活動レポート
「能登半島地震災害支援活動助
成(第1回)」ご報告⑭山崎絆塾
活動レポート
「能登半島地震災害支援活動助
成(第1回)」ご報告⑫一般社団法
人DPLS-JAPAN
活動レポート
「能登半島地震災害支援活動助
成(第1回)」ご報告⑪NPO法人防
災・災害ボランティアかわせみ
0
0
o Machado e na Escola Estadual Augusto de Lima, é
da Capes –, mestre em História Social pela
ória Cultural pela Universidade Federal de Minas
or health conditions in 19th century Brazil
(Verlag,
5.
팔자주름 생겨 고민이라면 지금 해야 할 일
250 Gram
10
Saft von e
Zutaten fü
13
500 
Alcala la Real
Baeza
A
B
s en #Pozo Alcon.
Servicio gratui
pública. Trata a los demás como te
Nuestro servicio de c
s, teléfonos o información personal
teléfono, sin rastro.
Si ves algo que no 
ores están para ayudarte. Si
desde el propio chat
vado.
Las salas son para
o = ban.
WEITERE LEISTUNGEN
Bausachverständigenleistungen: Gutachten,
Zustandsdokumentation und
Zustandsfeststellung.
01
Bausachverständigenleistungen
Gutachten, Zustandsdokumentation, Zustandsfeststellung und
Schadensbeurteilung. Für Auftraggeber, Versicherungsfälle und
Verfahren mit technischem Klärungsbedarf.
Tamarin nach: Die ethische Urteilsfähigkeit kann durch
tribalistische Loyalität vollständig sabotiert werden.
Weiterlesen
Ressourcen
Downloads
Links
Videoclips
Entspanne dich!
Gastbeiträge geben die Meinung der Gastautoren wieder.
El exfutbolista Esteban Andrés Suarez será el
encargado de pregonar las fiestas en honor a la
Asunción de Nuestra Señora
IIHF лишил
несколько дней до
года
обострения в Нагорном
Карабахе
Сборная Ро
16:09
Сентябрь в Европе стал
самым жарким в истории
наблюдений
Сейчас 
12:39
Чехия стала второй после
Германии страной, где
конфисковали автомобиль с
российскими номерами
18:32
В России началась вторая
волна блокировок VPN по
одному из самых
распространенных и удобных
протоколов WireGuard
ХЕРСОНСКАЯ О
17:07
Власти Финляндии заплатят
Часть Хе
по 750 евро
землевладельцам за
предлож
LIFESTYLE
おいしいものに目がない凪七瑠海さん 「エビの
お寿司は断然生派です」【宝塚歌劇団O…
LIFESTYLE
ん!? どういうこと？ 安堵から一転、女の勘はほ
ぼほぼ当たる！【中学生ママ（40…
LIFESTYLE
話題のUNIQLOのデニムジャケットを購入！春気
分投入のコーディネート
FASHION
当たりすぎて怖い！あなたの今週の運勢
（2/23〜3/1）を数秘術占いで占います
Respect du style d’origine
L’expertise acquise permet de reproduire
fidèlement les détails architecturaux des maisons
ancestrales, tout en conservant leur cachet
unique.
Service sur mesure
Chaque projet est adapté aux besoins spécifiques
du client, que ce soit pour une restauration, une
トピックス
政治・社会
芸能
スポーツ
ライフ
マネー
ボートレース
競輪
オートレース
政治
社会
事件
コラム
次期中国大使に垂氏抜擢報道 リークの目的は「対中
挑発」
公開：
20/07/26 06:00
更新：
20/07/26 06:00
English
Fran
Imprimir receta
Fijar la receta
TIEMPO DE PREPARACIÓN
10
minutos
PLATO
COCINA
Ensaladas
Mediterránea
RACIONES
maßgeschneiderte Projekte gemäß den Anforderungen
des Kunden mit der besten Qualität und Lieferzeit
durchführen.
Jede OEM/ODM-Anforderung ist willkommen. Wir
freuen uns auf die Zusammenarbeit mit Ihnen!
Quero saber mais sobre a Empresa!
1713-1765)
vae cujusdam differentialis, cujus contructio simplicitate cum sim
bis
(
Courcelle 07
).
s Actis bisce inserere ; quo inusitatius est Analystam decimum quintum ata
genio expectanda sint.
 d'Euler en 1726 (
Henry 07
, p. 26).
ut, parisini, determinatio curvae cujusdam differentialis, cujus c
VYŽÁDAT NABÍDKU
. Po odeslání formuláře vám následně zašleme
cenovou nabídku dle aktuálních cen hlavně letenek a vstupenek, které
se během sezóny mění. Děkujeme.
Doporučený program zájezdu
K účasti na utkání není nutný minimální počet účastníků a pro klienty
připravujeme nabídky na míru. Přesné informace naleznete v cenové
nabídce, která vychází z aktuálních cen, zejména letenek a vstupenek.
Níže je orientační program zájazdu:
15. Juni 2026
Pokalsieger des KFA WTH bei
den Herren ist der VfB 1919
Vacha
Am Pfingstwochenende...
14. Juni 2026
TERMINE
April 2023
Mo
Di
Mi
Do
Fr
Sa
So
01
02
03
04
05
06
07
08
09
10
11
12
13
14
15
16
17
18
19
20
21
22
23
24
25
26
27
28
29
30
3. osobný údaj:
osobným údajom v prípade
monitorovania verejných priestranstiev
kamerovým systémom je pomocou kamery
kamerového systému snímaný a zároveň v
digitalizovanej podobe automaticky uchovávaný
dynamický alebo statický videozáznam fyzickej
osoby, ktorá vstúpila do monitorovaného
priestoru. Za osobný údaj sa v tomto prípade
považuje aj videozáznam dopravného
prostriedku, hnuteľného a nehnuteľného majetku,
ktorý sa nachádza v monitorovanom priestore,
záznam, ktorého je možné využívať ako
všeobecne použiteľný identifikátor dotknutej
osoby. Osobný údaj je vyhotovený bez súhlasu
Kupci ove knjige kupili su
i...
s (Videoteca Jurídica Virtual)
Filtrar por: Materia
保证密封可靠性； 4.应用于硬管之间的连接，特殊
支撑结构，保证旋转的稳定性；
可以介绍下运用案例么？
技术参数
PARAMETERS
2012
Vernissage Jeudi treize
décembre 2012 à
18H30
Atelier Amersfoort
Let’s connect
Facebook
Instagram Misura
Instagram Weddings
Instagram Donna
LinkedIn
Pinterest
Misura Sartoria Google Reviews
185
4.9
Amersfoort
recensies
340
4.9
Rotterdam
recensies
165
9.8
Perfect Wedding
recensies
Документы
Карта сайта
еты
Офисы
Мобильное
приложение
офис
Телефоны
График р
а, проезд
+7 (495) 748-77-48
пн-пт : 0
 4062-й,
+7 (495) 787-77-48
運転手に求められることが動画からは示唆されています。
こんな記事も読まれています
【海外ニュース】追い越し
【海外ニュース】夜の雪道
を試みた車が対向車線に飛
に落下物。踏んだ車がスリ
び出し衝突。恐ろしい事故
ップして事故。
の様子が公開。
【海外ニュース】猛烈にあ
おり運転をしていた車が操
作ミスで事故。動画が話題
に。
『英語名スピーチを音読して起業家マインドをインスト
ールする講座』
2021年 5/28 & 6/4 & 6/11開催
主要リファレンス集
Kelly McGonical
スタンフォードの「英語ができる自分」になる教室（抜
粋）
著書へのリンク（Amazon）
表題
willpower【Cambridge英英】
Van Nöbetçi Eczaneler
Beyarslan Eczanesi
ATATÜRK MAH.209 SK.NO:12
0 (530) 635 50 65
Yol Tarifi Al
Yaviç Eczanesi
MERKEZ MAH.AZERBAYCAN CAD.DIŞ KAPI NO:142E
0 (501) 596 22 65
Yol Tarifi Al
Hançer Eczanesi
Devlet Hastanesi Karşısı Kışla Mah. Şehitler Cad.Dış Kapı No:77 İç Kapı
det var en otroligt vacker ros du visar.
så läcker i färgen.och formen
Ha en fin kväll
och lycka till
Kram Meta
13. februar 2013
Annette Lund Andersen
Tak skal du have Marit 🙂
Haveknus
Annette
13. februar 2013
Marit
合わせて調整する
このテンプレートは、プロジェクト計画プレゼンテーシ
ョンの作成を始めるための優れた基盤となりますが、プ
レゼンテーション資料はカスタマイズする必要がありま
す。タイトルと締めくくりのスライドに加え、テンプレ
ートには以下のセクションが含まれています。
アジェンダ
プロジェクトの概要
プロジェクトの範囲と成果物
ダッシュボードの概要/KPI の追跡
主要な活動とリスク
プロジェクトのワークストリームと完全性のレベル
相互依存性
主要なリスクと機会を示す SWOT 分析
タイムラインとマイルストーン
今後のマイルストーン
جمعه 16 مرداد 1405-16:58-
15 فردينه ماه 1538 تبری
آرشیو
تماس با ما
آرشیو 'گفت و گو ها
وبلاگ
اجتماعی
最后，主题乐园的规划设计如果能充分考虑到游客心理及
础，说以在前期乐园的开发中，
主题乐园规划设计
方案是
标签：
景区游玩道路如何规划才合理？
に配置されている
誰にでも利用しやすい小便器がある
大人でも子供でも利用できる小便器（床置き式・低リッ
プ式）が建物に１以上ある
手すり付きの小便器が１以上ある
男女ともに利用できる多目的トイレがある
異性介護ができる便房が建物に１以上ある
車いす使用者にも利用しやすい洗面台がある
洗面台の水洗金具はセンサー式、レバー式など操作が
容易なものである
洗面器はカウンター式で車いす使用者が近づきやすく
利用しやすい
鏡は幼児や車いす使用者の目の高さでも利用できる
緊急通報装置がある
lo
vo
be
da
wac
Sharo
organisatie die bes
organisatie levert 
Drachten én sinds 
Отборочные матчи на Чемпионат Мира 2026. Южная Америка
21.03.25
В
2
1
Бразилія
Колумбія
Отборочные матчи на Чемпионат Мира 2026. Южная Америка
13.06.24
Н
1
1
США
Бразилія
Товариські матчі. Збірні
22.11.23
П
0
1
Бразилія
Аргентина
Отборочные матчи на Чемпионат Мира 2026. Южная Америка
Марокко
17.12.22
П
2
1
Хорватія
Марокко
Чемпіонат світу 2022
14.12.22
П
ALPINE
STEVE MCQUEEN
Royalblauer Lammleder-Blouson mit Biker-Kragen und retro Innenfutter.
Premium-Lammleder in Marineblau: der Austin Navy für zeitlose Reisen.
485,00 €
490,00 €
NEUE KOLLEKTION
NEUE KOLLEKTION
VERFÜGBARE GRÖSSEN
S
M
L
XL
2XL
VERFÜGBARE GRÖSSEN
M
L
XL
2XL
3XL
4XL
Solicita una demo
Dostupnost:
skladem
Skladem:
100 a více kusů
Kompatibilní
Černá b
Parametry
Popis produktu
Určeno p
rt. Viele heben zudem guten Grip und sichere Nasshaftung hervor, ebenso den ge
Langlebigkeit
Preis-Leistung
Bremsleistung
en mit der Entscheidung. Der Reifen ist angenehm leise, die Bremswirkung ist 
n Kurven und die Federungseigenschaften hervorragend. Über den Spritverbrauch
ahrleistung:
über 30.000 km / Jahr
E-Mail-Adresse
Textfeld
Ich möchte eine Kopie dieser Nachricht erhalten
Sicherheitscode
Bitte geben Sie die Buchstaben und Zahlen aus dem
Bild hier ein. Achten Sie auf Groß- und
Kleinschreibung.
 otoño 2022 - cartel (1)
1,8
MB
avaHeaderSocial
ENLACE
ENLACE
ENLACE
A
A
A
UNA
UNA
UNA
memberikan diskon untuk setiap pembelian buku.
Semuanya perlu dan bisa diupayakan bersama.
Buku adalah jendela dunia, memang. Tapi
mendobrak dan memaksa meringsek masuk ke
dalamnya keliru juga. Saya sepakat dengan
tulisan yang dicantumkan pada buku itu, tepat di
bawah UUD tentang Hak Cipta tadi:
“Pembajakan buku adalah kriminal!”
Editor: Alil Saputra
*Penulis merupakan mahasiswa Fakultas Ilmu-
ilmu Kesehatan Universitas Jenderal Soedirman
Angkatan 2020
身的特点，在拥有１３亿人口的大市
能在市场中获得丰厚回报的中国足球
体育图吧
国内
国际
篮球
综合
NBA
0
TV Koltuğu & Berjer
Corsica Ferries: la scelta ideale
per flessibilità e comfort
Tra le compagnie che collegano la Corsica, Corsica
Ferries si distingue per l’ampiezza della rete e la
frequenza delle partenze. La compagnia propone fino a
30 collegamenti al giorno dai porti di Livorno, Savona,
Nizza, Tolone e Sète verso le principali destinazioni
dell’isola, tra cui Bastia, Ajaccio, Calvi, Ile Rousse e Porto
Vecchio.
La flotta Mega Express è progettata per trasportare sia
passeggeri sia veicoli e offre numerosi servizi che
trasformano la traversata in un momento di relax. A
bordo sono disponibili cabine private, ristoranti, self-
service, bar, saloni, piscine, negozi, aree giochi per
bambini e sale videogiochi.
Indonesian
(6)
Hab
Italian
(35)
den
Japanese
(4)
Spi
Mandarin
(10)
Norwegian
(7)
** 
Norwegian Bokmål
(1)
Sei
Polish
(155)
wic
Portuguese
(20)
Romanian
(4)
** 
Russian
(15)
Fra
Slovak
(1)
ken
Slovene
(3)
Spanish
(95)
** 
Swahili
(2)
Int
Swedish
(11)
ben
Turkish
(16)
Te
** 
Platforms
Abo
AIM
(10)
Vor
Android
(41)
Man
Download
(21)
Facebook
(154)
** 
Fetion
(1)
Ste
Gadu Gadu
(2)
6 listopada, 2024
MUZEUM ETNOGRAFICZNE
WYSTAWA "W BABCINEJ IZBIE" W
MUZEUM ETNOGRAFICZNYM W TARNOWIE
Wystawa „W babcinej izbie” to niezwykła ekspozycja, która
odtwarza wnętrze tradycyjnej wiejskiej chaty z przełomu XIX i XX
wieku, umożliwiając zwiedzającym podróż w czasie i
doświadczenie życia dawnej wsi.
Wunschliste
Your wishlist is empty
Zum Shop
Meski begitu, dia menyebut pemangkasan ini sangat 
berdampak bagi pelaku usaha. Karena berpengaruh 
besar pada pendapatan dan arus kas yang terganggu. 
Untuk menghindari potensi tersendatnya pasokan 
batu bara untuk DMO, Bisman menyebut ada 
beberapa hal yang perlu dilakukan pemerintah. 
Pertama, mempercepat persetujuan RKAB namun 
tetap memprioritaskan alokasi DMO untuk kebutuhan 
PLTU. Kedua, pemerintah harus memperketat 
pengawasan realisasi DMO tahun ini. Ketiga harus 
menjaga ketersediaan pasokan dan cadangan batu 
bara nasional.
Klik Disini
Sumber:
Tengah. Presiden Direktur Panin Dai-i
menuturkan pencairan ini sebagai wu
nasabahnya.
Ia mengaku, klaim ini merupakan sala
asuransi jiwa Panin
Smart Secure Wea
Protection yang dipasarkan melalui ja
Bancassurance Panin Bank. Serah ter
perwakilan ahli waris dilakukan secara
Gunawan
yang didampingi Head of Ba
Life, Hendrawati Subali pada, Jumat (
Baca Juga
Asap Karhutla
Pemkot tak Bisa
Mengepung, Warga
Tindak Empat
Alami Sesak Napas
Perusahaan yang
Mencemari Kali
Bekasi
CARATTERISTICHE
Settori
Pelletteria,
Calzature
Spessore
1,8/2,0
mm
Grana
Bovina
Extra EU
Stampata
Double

========

## REQUIREMENT
Please lay out the items from their first line through the line containing "Gutachten, Zustandsdokumentation, Zustandsfeststellung", inclusive, as a Markdown table with a Row column numbering each line and a Text column giving the line itself. Leave out blank lines.

## SOLUTION FOR THIS TASK
| Row | Text |
|---|---|
| 1 | 活動レポート |
| 2 | 「能登半島地震災害支援活動助 |
| 3 | 成(第1回)」ご報告⑭山崎絆塾 |
| 4 | 活動レポート |
| 5 | 「能登半島地震災害支援活動助 |
| 6 | 成(第1回)」ご報告⑫一般社団法 |
| 7 | 人DPLS-JAPAN |
| 8 | 活動レポート |
| 9 | 「能登半島地震災害支援活動助 |
| 10 | 成(第1回)」ご報告⑪NPO法人防 |
| 11 | 災・災害ボランティアかわせみ |
| 12 | 0 |
| 13 | 0 |
| 14 | o Machado e na Escola Estadual Augusto de Lima, é |
| 15 | da Capes –, mestre em História Social pela |
| 16 | ória Cultural pela Universidade Federal de Minas |
| 17 | or health conditions in 19th century Brazil |
| 18 | (Verlag, |
| 19 | 5. |
| 20 | 팔자주름 생겨 고민이라면 지금 해야 할 일 |
| 21 | 250 Gram |
| 22 | 10 |
| 23 | Saft von e |
| 24 | Zutaten fü |
| 25 | 13 |
| 26 | 500  |
| 27 | Alcala la Real |
| 28 | Baeza |
| 29 | A |
| 30 | B |
| 31 | s en #Pozo Alcon. |
| 32 | Servicio gratui |
| 33 | pública. Trata a los demás como te |
| 34 | Nuestro servicio de c |
| 35 | s, teléfonos o información personal |
| 36 | teléfono, sin rastro. |
| 37 | Si ves algo que no  |
| 38 | ores están para ayudarte. Si |
| 39 | desde el propio chat |
| 40 | vado. |
| 41 | Las salas son para |
| 42 | o = ban. |
| 43 | WEITERE LEISTUNGEN |
| 44 | Bausachverständigenleistungen: Gutachten, |
| 45 | Zustandsdokumentation und |
| 46 | Zustandsfeststellung. |
| 47 | 01 |
| 48 | Bausachverständigenleistungen |
| 49 | Gutachten, Zustandsdokumentation, Zustandsfeststellung und |